Fermentation is an anaerobic process that occurs in the cytoplasm of cells. It is less efficient than aerobic respiration because it doesn't use oxygen and generates fewer ATP molecules.

Lactate Fermentation

Lactate fermentation occurs in the cytoplasm of animal cells due to oxygen debt. Pyruvate is converted into lactate, regenerating NAD+ needed for glycolysis.

Ethanol Fermentation

Ethanol fermentation occurs in the cytoplasm of yeast. Pyruvate is converted into ethanol and carbon dioxide, generating NAD+ to sustain glycolysis.

Efficiency of Fermentation

Fermentation is less efficient than aerobic respiration because it produces fewer ATP molecules per glucose molecule. It relies on glycolysis and doesn't use the electron transport system.

Study Notes

Cellular Respiration and Fermentation

• Cellular Respiration: Releases energy from organic compounds (like glucose)
• Mitochondria: Site of cellular respiration
  • Mitochondrial Matrix: Fluid-filled space inside the inner membrane
  • Inner Membrane: Highly folded membrane
  • Cristae: Folds of the inner membrane, increasing surface area for reactions
  • Intermembrane Space: Space between inner and outer membranes

Pathways for Releasing Energy

• Aerobic Cellular Respiration: Requires oxygen. Occurs in organisms that can use oxygen (plants, animals, most fungi, some bacteria and protists). The electron transport system uses oxygen as the final electron acceptor.
• Anaerobic Cellular Respiration: Doesn't require oxygen. Uses a different final electron acceptor. Occurs in organisms that cannot use oxygen (some bacteria and archaea).
• Fermentation: Anaerobic process that's less efficient than aerobic respiration. Produces ATP without oxygen. Occurs in the cytoplasm of various organisms.

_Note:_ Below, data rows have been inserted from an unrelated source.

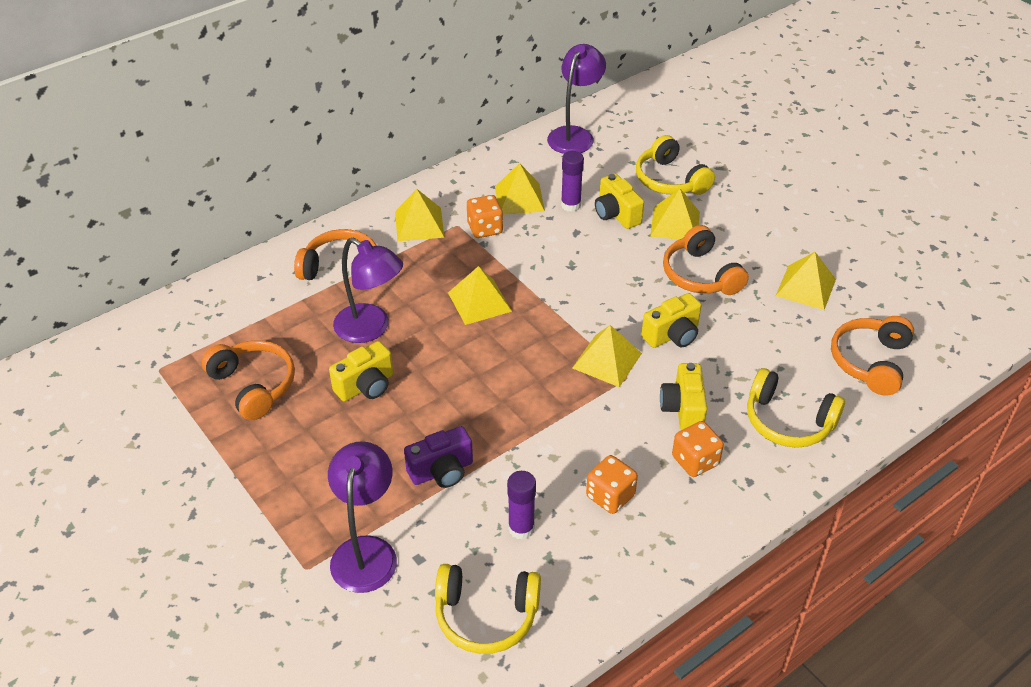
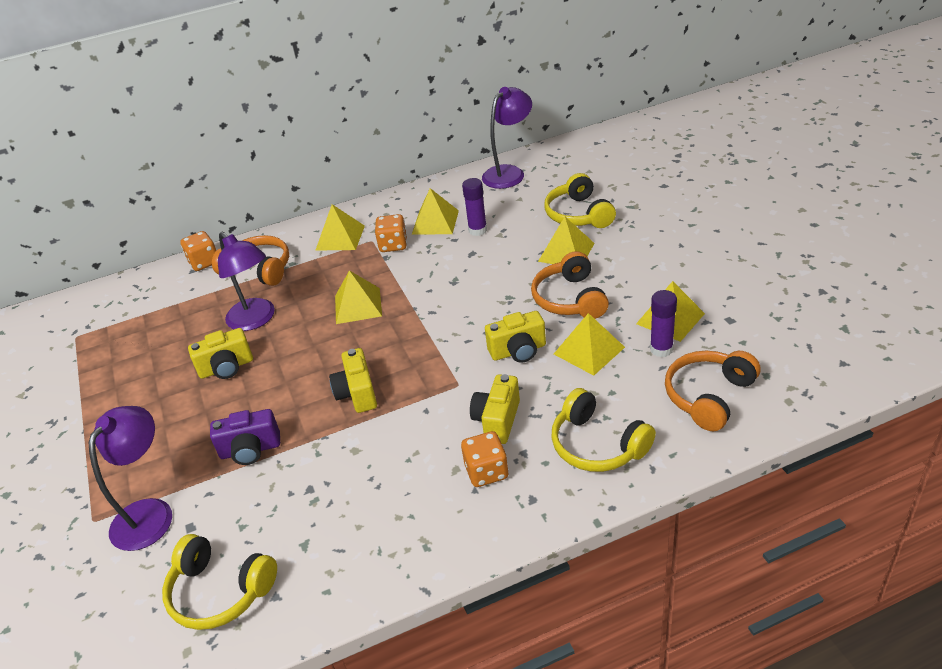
camera: 20 degrees right, 5 degrees down
orange headphones [201,340,295,420] -> none
purple glue stick [507,471,536,540] -> purple glue stick moved to [650,290,677,357]
yellow pyramid [572,325,642,387] -> yellow pyramid moved to [554,313,625,376]
orange dice [586,455,638,514] -> orange dice moved to [180,231,216,271]
yellow camera [595,173,644,229] -> yellow camera moved to [329,348,377,413]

Aerobic Cellular Respiration

• Occurs in the cytoplasm and mitochondria of eukaryotic cells.
• Involves a series of oxidation-reduction reactions, transferring electrons.
  • Glycolysis: Breaks down glucose in the cytoplasm into pyruvate.
  • Pyruvate Oxidation/Krebs Cycle Preparation (transition reaction): Occurs in the mitochondrial matrix. Pyruvate is converted into Acetyl CoA
  • Krebs Cycle/Citric Acid Cycle: Completes the oxidation of glucose. Also in the mitochondrial matrix.
  • Electron Transport System (ETS): In the inner mitochondrial membrane.
    • NADH and FADH2 release electrons.
    • Electrons are passed down a chain of protein complexes.
    • Energy released pumps protons (H+) into the intermembrane space.
    • Protons flow through ATP synthase.
    • ATP is generated.

Theoretical ATP Yield

• From one molecule of glucose: 36 ATP

Fermentation

• Anaerobic process Less efficient than aerobic respiration.
• Lactate Fermentation: Occurs in animal cells. Pyruvate is converted to lactate to regenerate NAD+ for glycolysis.
  • Oxygen Debt: Build-up of lactic acid, requiring extra O2 to be removed later
• Ethanol Fermentation: Occurs in some plant cells and yeast. Pyruvate is converted to ethanol, regenerating NAD+ for glycolysis.